In summary, we describe a multi-z microscopy technique that provides multiplane, optically sectioned imaging over relatively large FOVs with sub-micron resolution. This enabled us to image beating sarcomere structures in live hiPSC-CMT samples at $5 Hz$ frame rates, as well as calcium dynamics in an adult c. elegans and in the entire brain region of a zebrafish larvae, both at $15 Hz$ frame rates. The key difference between our new microscope compared to its original implementation [30] is the addition of a DOE in the illumination path that splits the excitation beam into multiple high-NA foci as opposed to a single low-NA focus. This enabled us to achieve sub-micron resolution on par with conventional confocal microscopes, but with the advantage that multiple planes are imaged simultaneously instead of just a single plane. While this improvement in resolution addresses a primary limitation of our original multi-z implementation, it is noted that it comes with a price, namely, the excitation power is no longer as efficiently utilized in our current setup. That is, rather than recycling the same laser power from plane to plane in our single extended-focus implementation, here roughly only a quarter of the laser power is delivered to each focus. This means that to achieve the same detectability as a conventional confocal microscope, the laser power must be increased by roughly a factor of four, and the sample must be able to tolerate such an increase in power. Of course, intermediate solutions can be easily envisaged where the illumination beam is split into fewer foci that are only partially extended, resulting in a compromise between gain in excitation efficiency versus resolution.

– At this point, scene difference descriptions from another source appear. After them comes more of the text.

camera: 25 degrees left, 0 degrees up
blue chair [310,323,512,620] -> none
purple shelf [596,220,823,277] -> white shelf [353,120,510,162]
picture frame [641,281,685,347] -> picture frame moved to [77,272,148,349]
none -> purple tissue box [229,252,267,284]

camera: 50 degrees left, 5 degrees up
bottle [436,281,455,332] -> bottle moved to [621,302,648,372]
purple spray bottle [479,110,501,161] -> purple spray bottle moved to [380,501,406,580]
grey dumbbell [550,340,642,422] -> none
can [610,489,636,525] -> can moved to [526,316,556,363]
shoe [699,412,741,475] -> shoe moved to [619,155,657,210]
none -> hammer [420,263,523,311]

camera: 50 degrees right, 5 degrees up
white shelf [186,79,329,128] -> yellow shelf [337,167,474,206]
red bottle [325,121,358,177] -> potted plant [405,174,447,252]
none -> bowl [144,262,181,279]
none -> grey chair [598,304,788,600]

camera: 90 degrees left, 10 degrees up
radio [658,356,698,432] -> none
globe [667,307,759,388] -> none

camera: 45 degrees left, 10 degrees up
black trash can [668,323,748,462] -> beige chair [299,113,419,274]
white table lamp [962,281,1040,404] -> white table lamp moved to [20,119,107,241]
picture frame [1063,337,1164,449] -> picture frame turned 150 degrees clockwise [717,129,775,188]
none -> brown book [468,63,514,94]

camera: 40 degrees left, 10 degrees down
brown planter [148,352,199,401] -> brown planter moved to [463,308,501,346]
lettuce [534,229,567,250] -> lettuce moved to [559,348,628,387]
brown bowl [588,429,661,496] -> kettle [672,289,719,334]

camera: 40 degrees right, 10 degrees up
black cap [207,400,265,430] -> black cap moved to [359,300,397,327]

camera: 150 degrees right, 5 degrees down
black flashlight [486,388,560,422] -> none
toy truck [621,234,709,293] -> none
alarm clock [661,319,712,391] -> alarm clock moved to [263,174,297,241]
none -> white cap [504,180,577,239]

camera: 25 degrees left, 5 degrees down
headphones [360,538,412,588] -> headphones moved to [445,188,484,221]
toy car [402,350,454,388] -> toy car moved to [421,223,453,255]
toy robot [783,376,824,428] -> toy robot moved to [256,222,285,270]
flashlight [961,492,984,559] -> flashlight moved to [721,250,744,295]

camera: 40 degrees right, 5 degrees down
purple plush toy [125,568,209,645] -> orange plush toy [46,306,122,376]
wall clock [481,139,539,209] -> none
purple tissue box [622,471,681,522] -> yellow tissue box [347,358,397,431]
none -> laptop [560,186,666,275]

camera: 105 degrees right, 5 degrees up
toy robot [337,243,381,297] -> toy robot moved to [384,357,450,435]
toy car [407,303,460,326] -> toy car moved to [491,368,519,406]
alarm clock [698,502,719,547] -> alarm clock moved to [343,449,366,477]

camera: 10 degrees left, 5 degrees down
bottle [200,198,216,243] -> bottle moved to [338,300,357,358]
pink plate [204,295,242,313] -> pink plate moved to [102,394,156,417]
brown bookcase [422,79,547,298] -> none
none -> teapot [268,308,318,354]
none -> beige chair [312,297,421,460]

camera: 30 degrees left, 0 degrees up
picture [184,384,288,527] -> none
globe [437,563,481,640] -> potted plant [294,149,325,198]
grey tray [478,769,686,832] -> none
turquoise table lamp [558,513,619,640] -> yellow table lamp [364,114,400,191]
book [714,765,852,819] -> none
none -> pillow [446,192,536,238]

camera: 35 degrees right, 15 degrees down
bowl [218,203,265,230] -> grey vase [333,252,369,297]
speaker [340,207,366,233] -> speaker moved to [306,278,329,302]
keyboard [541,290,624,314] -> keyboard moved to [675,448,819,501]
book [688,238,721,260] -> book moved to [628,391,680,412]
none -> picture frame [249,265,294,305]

Our resolution improvement is not only lateral but also axial, meaning that the gaps between imaging planes become more pronounced. In the event that filling these gaps becomes desirable, without loss of resolution, a possible solution involves the use of a fast axial scanner such as an electrically tunable lens (ETL) [45], a tunable acoustic gradient (TAG) lens [46], a deformable mirror [4,47], or even a voice coil [48]. The advantage of a multi-z microscope, in this case, is that the stroke of the scanner need only be a fraction of what is required to fill the entire volume, leading to a concomitant increase in volume imaging rate. Indeed, the main advantage of multi-z microscopy is imaging speed. We made no effort in this work to push the speed of our microscope since we were more focused on resolution; however, we previously demonstrated the possibility of near-kilohertz multiplane imaging with multi-z microscopy [31], albeit with a reduced field of view.

We close with a word about the use of a DOE to perform multi-focus imaging. This has been done before using widefield microscopy, where the DOE is placed in the detection path [49,50]. It has been done before in scanning microscopes, where, particularly with the advent of metalens technology [51], the DOE can be used to engineer the excitation focus into essentially arbitrary patterns [27,52–56]. To our knowledge, ours is the first application where multiple excitation and detection foci are conjugated, enabling simultaneous multiplane imaging with all the advantages of confocal imaging, such as high resolution and intrinsic optical sectioning, without any requirement of computational background removal or image reconstruction. While the use of a DOE may seem to limit the possibility of interplane separation adjustment, we have shown that this is not the case with changes in magnification. Indeed, we believe the simplicity and flexibility of multi-z microscopy, now with the capability of high-resolution imaging, should make it attractive as a general usage tool for bioimaging.